** Extracted text **
Authors: Kehan Xu (LinkedIn | Github | Personal Website), Fengshi Zheng (Github) and Jiahong Wang
This is our group project for Physically-based Simulation course at ETH Zurich. We implemented position based fluids (PBF) in 3D space with Taichi, a high-performance parallel language wrapped in python.
When doing fluid simulation, fluid is modeled as a bunch of small particles. Enforcing incompressibility (i.e. constant density) is crucial to achieve visual realism.
Position based fluids follows the idea of the position based dynamics framework: it proposes an iterative density solver to solve a set of positional constraints that enforce constant density.
Position Based Fluids yields stable simulation even under large time steps, while still achieving similar incormpressibility and convergence to smoothed-particle hydrodynamics (SPH) method.
We follow the method described in the PBF paper, including the improvement of vorticity confinement and XSPH viscosity (Section 4 and 5).
Pseudocode of the simulation process:
For each iteration:
For each particle:
Update velocity with external forces
Update position with updated velocity
Modify position to meet the constraints (constant density)
Re-compute velocity with the modified position
We also add logic for object collision so as to not only simulate fluid itself but also meshes surrounded by fluid. In this case, the collision is between the object and multiple fluid particles. The method to model collision by imposing nonpenetration constraints is referred from here.
Simply run python main.py to start fluid simulation.
You can adjust parameters for fluid simulation and visualization in config.py.
The implementation of position based fluids is in pbf.py. rigidbody.py contains the code for object collison.
In every frame, the simulation output is a bunch of particle positions. We use splashsurf to reconstruct surface for particle data. The generated water mesh is then rendered using Blender, along with other objects (ball, torus, terrain etc.).
We have written a script for this purpose, see the rendering branch.

** How to complete this task **
Write out, word for word, the portion of the fluid simulation project description starting with "We follow the" and going on through "referred from here.".

** Information shown **
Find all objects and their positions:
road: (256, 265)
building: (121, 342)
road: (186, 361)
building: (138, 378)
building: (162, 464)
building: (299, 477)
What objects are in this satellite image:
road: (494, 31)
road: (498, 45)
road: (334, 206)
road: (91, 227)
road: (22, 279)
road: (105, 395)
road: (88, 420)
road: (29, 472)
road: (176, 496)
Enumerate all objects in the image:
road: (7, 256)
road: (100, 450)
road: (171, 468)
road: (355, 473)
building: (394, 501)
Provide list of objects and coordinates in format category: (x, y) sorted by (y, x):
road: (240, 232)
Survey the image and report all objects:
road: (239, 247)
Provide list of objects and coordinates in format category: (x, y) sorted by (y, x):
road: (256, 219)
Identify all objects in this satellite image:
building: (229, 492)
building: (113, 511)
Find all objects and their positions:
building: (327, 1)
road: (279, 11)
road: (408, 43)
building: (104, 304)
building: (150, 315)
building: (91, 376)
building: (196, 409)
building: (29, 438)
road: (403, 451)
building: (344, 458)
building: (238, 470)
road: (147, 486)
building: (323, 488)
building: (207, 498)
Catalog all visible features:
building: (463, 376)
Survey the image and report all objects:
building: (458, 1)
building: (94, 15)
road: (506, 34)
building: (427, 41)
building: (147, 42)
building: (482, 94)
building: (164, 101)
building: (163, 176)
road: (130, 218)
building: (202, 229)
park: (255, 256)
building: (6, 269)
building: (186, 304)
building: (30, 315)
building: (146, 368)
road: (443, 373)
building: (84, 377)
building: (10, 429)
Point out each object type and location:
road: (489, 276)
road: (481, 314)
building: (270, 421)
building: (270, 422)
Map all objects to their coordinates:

** Answer area **
We follow the method described in the PBF paper, including the improvement of vorticity confinement and XSPH viscosity (Section 4 and 5).
Pseudocode of the simulation process:
For each iteration:
For each particle:
Update velocity with external forces
Update position with updated velocity
Modify position to meet the constraints (constant density)
Re-compute velocity with the modified position
We also add logic for object collision so as to not only simulate fluid itself but also meshes surrounded by fluid. In this case, the collision is between the object and multiple fluid particles. The method to model collision by imposing nonpenetration constraints is referred from here.